Journal of Refractive Surgery (Thorofare, N.J. : 1995)
|March 7, 2026
Summary
Predicting visual quality after keratorefractive lenticule extraction (KLEx) is now possible. Machine learning models integrating radiomics and clinical data accurately forecast early visual recovery, aiding personalized surgical planning.
Area of Science:
- Ophthalmology
- Medical Imaging
- Artificial Intelligence
Background:
- Keratorefractive lenticule extraction (KLEx) is a surgical procedure to correct myopia.
- Assessing and predicting postoperative visual quality is crucial for patient outcomes.

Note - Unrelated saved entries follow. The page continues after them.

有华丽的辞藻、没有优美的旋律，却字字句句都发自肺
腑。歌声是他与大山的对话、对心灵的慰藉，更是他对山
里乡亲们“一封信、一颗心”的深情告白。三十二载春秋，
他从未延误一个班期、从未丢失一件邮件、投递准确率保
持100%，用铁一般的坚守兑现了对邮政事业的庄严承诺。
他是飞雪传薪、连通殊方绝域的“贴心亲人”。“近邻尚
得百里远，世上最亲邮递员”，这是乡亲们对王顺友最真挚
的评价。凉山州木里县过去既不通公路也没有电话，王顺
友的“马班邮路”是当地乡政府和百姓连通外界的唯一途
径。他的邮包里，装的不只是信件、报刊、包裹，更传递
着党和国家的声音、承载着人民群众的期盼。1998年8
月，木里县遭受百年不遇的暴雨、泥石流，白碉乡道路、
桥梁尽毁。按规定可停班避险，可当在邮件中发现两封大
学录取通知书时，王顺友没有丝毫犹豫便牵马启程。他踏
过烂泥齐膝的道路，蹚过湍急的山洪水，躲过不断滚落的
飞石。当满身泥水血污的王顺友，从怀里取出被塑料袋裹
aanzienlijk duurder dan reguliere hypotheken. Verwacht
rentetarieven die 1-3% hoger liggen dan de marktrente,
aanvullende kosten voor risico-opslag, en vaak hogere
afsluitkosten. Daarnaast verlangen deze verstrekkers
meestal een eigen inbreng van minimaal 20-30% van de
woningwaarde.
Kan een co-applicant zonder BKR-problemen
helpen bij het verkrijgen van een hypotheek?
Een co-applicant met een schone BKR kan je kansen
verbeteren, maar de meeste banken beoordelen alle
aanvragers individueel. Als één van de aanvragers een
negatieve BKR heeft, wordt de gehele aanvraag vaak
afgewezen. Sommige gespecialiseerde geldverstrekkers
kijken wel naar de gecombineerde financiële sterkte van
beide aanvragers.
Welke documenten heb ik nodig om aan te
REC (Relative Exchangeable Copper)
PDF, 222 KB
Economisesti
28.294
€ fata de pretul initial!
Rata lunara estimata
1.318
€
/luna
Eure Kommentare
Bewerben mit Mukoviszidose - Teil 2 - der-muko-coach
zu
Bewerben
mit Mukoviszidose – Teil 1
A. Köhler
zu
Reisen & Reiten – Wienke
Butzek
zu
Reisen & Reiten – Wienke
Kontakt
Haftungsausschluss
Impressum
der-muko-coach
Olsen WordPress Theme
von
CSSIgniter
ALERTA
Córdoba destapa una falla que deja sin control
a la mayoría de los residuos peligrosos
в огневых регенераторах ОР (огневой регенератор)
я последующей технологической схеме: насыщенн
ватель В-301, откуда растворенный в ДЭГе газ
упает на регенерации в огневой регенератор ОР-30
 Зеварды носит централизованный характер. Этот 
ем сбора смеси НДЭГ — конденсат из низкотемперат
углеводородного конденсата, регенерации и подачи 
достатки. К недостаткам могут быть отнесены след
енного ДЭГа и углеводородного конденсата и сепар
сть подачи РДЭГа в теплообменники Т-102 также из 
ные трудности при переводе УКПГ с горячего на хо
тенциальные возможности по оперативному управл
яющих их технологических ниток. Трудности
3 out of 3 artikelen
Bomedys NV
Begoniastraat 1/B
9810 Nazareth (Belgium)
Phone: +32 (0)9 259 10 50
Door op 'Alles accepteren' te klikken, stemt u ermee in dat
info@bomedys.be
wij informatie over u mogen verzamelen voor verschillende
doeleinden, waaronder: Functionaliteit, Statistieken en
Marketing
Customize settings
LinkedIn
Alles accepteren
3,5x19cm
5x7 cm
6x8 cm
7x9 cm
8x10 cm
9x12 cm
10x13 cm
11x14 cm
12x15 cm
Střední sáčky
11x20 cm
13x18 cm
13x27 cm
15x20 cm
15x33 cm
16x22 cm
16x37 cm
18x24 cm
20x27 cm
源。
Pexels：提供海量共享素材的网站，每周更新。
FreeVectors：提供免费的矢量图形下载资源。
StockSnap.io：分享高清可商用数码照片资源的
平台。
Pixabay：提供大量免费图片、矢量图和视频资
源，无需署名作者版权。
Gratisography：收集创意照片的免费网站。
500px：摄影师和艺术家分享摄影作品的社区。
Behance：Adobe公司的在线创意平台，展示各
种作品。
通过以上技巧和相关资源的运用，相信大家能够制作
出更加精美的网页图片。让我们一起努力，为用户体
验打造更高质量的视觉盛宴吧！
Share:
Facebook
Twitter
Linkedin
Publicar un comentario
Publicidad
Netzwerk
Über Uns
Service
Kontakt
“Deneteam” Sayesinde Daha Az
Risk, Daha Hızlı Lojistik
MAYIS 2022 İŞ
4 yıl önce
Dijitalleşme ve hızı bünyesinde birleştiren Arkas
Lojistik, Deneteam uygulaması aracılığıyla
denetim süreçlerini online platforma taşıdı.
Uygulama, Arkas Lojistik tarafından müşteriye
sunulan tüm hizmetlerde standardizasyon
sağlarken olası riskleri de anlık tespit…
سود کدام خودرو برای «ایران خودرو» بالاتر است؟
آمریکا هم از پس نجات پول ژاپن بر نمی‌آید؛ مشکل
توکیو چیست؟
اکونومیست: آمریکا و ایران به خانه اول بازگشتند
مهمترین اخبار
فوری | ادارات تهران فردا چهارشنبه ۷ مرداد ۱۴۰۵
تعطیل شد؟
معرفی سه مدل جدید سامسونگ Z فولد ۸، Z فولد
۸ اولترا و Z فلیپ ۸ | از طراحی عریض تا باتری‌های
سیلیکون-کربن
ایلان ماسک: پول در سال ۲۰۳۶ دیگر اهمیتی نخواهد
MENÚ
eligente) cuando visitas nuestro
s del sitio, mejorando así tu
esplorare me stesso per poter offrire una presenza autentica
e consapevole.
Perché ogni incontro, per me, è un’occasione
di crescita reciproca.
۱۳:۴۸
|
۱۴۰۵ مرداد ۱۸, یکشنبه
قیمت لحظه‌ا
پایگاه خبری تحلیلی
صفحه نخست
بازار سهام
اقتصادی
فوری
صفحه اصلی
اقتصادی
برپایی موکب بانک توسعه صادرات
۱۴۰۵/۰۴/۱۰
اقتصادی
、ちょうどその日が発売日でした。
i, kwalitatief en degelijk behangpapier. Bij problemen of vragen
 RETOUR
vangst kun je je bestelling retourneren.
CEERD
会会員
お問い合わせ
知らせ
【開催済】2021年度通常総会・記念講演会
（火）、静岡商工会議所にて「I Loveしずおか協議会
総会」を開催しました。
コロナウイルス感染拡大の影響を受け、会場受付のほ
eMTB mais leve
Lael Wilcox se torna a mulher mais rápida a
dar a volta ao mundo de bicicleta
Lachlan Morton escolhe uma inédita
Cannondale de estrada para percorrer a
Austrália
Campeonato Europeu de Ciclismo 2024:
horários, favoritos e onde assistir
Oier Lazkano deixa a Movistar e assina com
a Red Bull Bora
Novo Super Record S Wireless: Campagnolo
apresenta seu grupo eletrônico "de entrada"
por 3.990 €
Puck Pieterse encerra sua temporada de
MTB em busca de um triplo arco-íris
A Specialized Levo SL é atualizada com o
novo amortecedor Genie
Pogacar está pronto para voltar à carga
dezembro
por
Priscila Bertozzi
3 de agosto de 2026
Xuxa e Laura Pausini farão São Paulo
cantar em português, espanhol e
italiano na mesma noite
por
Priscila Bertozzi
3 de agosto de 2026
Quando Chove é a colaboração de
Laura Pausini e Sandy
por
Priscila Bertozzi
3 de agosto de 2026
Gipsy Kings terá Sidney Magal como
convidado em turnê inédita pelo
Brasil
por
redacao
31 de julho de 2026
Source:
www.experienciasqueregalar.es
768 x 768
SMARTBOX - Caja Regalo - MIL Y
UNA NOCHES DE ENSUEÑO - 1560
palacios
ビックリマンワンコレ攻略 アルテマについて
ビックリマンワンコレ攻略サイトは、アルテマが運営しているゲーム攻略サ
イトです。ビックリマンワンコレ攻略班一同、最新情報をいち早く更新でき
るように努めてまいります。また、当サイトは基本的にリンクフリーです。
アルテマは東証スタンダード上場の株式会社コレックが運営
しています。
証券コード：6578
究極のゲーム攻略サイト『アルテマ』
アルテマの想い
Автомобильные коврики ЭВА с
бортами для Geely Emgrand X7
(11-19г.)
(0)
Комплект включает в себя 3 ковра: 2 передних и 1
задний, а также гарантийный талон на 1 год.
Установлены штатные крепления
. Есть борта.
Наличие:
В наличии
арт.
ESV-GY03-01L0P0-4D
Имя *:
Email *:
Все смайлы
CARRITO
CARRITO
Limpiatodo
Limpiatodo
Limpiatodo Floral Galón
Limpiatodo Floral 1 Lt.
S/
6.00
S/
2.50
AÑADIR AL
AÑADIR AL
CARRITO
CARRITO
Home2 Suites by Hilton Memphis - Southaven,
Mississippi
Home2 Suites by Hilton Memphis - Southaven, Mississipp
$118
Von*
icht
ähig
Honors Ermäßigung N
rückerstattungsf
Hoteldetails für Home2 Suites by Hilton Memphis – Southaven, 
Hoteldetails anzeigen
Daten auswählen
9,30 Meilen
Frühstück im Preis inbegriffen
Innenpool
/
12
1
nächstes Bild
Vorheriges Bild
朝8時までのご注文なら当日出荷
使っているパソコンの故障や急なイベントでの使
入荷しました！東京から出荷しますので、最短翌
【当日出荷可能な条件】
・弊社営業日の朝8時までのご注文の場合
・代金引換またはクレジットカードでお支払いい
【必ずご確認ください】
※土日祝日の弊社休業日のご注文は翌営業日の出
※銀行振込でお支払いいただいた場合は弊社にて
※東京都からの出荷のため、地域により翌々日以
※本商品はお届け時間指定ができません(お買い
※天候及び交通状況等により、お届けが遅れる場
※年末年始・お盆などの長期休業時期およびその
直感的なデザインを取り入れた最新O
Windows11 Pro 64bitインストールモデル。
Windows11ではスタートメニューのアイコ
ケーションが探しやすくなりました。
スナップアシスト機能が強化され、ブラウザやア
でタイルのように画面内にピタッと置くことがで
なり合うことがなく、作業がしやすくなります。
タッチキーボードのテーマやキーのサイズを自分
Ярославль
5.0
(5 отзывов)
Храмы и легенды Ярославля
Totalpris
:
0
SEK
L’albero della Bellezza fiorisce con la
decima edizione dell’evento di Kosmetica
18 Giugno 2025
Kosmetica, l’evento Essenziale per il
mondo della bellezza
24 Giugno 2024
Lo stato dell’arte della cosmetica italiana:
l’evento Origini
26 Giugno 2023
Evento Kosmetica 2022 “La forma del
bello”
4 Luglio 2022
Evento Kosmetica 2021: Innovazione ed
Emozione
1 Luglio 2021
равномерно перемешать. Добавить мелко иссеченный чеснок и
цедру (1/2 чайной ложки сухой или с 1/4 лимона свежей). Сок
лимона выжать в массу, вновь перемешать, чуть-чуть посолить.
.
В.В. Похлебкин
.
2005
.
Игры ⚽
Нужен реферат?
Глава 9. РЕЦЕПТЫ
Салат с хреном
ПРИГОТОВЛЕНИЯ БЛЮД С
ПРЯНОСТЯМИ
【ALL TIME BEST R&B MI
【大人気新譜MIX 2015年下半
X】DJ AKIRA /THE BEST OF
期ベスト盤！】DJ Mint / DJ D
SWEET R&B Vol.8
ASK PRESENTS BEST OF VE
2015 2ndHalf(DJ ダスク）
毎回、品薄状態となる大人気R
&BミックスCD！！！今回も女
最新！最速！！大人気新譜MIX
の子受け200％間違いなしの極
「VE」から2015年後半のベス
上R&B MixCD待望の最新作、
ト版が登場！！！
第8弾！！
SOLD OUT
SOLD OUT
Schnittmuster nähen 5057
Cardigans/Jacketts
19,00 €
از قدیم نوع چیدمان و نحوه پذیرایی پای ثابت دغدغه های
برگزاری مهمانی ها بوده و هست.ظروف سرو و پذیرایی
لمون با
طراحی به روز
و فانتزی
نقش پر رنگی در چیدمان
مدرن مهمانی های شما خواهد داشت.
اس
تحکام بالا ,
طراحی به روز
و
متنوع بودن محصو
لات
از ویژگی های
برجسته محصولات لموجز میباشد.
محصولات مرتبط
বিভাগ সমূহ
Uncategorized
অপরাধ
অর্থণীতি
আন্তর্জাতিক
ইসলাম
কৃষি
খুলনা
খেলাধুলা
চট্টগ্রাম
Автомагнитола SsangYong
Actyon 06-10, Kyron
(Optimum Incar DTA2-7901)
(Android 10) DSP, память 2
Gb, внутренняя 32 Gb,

- Early identification of factors influencing visual recovery can optimize surgical planning.
Purpose of the Study:
- To identify factors affecting visual quality recovery post-KLEx.
- To develop a predictive model for postoperative visual quality using multimodal data.
- To integrate radiomics and clinical data for enhanced prediction accuracy.
Main Methods:
- Prospective study of 210 eyes from 105 myopic patients undergoing KLEx.
- Objective Scatter Index (OSI) used to assess visual quality pre- and post-surgery.
- U-net deep learning model for lenticule image segmentation and radiomics feature extraction.
- Integration of radiomics, clinical, topographical, and biomechanical data into machine learning models.
Main Results:
- 30.95% of eyes showed poor early visual recovery.
- Significant differences in spherical equivalent, corneal curvature, and cutting depth noted between groups.
- Machine learning models achieved high predictive accuracy for OSI (AUC up to 0.99).
- Specific radiomics features significantly correlated with postoperative visual quality.
Conclusions:
- A predictive framework integrating intraoperative imaging, biomechanics, and densitometry was established.
- Radiomics and clinical parameters can identify high-risk patients for KLEx.
- This approach enables personalized surgical planning to improve visual outcomes.